## REQUIREMENT
Repeat the records below word for word.

[Change listing data]
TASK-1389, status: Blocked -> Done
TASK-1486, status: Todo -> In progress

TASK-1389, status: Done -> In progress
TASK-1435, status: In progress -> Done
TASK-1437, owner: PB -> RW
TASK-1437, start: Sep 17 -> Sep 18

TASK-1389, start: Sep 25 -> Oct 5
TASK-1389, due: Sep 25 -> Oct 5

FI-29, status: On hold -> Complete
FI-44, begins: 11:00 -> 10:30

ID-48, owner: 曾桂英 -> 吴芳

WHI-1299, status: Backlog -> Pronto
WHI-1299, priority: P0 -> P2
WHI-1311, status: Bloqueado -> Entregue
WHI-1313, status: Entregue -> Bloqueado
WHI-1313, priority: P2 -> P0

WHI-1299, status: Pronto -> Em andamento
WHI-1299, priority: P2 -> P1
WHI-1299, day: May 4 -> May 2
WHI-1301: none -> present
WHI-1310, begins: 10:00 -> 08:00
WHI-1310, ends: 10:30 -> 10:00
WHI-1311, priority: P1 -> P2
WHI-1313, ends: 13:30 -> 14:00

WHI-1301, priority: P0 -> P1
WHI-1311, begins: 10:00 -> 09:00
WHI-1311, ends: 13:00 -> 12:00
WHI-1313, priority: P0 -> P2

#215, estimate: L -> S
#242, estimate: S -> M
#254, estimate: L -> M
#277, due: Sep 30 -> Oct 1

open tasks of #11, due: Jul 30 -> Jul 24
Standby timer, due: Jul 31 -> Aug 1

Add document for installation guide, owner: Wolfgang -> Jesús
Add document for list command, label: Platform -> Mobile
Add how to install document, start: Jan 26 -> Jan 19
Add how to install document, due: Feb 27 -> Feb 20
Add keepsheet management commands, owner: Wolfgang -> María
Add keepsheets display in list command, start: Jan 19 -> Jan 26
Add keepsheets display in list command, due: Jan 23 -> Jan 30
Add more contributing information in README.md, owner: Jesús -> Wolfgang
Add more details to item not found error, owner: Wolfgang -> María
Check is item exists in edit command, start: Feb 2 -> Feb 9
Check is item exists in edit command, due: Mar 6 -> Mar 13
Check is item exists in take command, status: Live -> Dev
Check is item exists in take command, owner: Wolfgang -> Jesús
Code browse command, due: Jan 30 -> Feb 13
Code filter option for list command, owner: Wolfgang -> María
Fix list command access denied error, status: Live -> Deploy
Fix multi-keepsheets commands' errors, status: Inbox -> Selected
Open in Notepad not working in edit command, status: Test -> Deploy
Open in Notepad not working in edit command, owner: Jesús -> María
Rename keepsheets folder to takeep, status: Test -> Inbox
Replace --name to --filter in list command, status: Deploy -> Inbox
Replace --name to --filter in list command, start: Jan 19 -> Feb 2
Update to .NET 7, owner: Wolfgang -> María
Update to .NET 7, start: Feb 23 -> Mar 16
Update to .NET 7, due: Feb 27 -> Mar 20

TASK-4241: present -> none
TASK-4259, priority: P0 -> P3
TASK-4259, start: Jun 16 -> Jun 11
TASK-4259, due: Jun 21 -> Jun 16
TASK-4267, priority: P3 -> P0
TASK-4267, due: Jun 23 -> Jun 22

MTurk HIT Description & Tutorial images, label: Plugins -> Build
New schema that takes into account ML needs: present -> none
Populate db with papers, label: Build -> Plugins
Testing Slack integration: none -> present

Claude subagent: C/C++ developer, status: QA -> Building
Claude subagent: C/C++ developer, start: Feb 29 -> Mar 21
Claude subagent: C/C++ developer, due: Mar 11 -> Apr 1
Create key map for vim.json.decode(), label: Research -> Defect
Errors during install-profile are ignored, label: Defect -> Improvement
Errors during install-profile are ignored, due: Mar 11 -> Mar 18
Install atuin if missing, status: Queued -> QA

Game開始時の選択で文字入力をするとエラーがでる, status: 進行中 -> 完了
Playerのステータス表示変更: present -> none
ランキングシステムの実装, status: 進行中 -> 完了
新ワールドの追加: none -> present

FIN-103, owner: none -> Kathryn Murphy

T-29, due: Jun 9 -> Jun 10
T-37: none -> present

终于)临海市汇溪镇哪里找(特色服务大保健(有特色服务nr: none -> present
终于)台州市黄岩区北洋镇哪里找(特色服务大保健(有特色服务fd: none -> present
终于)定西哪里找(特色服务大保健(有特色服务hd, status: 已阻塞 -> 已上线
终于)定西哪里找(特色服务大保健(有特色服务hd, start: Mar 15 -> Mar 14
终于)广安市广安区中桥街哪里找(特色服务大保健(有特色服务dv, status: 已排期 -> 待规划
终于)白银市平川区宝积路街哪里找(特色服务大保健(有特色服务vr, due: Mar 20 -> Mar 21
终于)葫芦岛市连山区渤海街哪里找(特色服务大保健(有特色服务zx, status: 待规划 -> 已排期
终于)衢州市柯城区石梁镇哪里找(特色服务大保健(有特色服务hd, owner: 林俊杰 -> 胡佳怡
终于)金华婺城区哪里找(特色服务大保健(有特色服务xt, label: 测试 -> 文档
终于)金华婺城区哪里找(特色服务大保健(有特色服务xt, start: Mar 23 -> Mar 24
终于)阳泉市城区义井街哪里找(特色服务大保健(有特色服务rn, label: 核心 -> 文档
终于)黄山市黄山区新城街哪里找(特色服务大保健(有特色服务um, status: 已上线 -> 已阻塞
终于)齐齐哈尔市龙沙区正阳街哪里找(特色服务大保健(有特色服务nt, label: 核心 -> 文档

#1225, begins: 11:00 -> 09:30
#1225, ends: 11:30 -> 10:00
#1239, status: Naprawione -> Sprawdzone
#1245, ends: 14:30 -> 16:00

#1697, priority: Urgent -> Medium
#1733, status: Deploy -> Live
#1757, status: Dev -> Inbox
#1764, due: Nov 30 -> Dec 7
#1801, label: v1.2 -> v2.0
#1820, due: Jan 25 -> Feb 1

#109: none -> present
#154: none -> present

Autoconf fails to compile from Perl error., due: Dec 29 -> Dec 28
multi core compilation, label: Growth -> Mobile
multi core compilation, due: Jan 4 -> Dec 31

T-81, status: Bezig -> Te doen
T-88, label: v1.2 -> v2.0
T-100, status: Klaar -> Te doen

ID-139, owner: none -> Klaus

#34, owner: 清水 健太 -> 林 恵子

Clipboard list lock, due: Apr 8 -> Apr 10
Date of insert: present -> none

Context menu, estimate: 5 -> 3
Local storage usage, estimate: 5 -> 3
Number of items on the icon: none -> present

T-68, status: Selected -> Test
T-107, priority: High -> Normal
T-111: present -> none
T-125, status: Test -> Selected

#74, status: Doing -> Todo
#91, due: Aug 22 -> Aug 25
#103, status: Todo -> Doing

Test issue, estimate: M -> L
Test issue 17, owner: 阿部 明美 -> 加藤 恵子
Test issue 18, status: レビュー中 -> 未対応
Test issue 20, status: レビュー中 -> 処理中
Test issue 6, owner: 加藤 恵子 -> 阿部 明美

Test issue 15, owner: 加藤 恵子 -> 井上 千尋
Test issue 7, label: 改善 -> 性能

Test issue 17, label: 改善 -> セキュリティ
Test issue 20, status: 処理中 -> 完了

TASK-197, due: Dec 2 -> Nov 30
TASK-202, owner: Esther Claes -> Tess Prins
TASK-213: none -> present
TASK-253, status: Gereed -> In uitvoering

## SOLUTION TO THE EXERCISE
TASK-1389, status: Blocked -> Done
TASK-1486, status: Todo -> In progress

TASK-1389, status: Done -> In progress
TASK-1435, status: In progress -> Done
TASK-1437, owner: PB -> RW
TASK-1437, start: Sep 17 -> Sep 18

TASK-1389, start: Sep 25 -> Oct 5
TASK-1389, due: Sep 25 -> Oct 5

FI-29, status: On hold -> Complete
FI-44, begins: 11:00 -> 10:30

ID-48, owner: 曾桂英 -> 吴芳

WHI-1299, status: Backlog -> Pronto
WHI-1299, priority: P0 -> P2
WHI-1311, status: Bloqueado -> Entregue
WHI-1313, status: Entregue -> Bloqueado
WHI-1313, priority: P2 -> P0

WHI-1299, status: Pronto -> Em andamento
WHI-1299, priority: P2 -> P1
WHI-1299, day: May 4 -> May 2
WHI-1301: none -> present
WHI-1310, begins: 10:00 -> 08:00
WHI-1310, ends: 10:30 -> 10:00
WHI-1311, priority: P1 -> P2
WHI-1313, ends: 13:30 -> 14:00

WHI-1301, priority: P0 -> P1
WHI-1311, begins: 10:00 -> 09:00
WHI-1311, ends: 13:00 -> 12:00
WHI-1313, priority: P0 -> P2

#215, estimate: L -> S
#242, estimate: S -> M
#254, estimate: L -> M
#277, due: Sep 30 -> Oct 1

open tasks of #11, due: Jul 30 -> Jul 24
Standby timer, due: Jul 31 -> Aug 1

Add document for installation guide, owner: Wolfgang -> Jesús
Add document for list command, label: Platform -> Mobile
Add how to install document, start: Jan 26 -> Jan 19
Add how to install document, due: Feb 27 -> Feb 20
Add keepsheet management commands, owner: Wolfgang -> María
Add keepsheets display in list command, start: Jan 19 -> Jan 26
Add keepsheets display in list command, due: Jan 23 -> Jan 30
Add more contributing information in README.md, owner: Jesús -> Wolfgang
Add more details to item not found error, owner: Wolfgang -> María
Check is item exists in edit command, start: Feb 2 -> Feb 9
Check is item exists in edit command, due: Mar 6 -> Mar 13
Check is item exists in take command, status: Live -> Dev
Check is item exists in take command, owner: Wolfgang -> Jesús
Code browse command, due: Jan 30 -> Feb 13
Code filter option for list command, owner: Wolfgang -> María
Fix list command access denied error, status: Live -> Deploy
Fix multi-keepsheets commands' errors, status: Inbox -> Selected
Open in Notepad not working in edit command, status: Test -> Deploy
Open in Notepad not working in edit command, owner: Jesús -> María
Rename keepsheets folder to takeep, status: Test -> Inbox
Replace --name to --filter in list command, status: Deploy -> Inbox
Replace --name to --filter in list command, start: Jan 19 -> Feb 2
Update to .NET 7, owner: Wolfgang -> María
Update to .NET 7, start: Feb 23 -> Mar 16
Update to .NET 7, due: Feb 27 -> Mar 20

TASK-4241: present -> none
TASK-4259, priority: P0 -> P3
TASK-4259, start: Jun 16 -> Jun 11
TASK-4259, due: Jun 21 -> Jun 16
TASK-4267, priority: P3 -> P0
TASK-4267, due: Jun 23 -> Jun 22

MTurk HIT Description & Tutorial images, label: Plugins -> Build
New schema that takes into account ML needs: present -> none
Populate db with papers, label: Build -> Plugins
Testing Slack integration: none -> present

Claude subagent: C/C++ developer, status: QA -> Building
Claude subagent: C/C++ developer, start: Feb 29 -> Mar 21
Claude subagent: C/C++ developer, due: Mar 11 -> Apr 1
Create key map for vim.json.decode(), label: Research -> Defect
Errors during install-profile are ignored, label: Defect -> Improvement
Errors during install-profile are ignored, due: Mar 11 -> Mar 18
Install atuin if missing, status: Queued -> QA

Game開始時の選択で文字入力をするとエラーがでる, status: 進行中 -> 完了
Playerのステータス表示変更: present -> none
ランキングシステムの実装, status: 進行中 -> 完了
新ワールドの追加: none -> present

FIN-103, owner: none -> Kathryn Murphy

T-29, due: Jun 9 -> Jun 10
T-37: none -> present

终于)临海市汇溪镇哪里找(特色服务大保健(有特色服务nr: none -> present
终于)台州市黄岩区北洋镇哪里找(特色服务大保健(有特色服务fd: none -> present
终于)定西哪里找(特色服务大保健(有特色服务hd, status: 已阻塞 -> 已上线
终于)定西哪里找(特色服务大保健(有特色服务hd, start: Mar 15 -> Mar 14
终于)广安市广安区中桥街哪里找(特色服务大保健(有特色服务dv, status: 已排期 -> 待规划
终于)白银市平川区宝积路街哪里找(特色服务大保健(有特色服务vr, due: Mar 20 -> Mar 21
终于)葫芦岛市连山区渤海街哪里找(特色服务大保健(有特色服务zx, status: 待规划 -> 已排期
终于)衢州市柯城区石梁镇哪里找(特色服务大保健(有特色服务hd, owner: 林俊杰 -> 胡佳怡
终于)金华婺城区哪里找(特色服务大保健(有特色服务xt, label: 测试 -> 文档
终于)金华婺城区哪里找(特色服务大保健(有特色服务xt, start: Mar 23 -> Mar 24
终于)阳泉市城区义井街哪里找(特色服务大保健(有特色服务rn, label: 核心 -> 文档
终于)黄山市黄山区新城街哪里找(特色服务大保健(有特色服务um, status: 已上线 -> 已阻塞
终于)齐齐哈尔市龙沙区正阳街哪里找(特色服务大保健(有特色服务nt, label: 核心 -> 文档

#1225, begins: 11:00 -> 09:30
#1225, ends: 11:30 -> 10:00
#1239, status: Naprawione -> Sprawdzone
#1245, ends: 14:30 -> 16:00

#1697, priority: Urgent -> Medium
#1733, status: Deploy -> Live
#1757, status: Dev -> Inbox
#1764, due: Nov 30 -> Dec 7
#1801, label: v1.2 -> v2.0
#1820, due: Jan 25 -> Feb 1

#109: none -> present
#154: none -> present

Autoconf fails to compile from Perl error., due: Dec 29 -> Dec 28
multi core compilation, label: Growth -> Mobile
multi core compilation, due: Jan 4 -> Dec 31

T-81, status: Bezig -> Te doen
T-88, label: v1.2 -> v2.0
T-100, status: Klaar -> Te doen

ID-139, owner: none -> Klaus

#34, owner: 清水 健太 -> 林 恵子

Clipboard list lock, due: Apr 8 -> Apr 10
Date of insert: present -> none

Context menu, estimate: 5 -> 3
Local storage usage, estimate: 5 -> 3
Number of items on the icon: none -> present

T-68, status: Selected -> Test
T-107, priority: High -> Normal
T-111: present -> none
T-125, status: Test -> Selected

#74, status: Doing -> Todo
#91, due: Aug 22 -> Aug 25
#103, status: Todo -> Doing

Test issue, estimate: M -> L
Test issue 17, owner: 阿部 明美 -> 加藤 恵子
Test issue 18, status: レビュー中 -> 未対応
Test issue 20, status: レビュー中 -> 処理中
Test issue 6, owner: 加藤 恵子 -> 阿部 明美

Test issue 15, owner: 加藤 恵子 -> 井上 千尋
Test issue 7, label: 改善 -> 性能

Test issue 17, label: 改善 -> セキュリティ
Test issue 20, status: 処理中 -> 完了

TASK-197, due: Dec 2 -> Nov 30
TASK-202, owner: Esther Claes -> Tess Prins
TASK-213: none -> present
TASK-253, status: Gereed -> In uitvoering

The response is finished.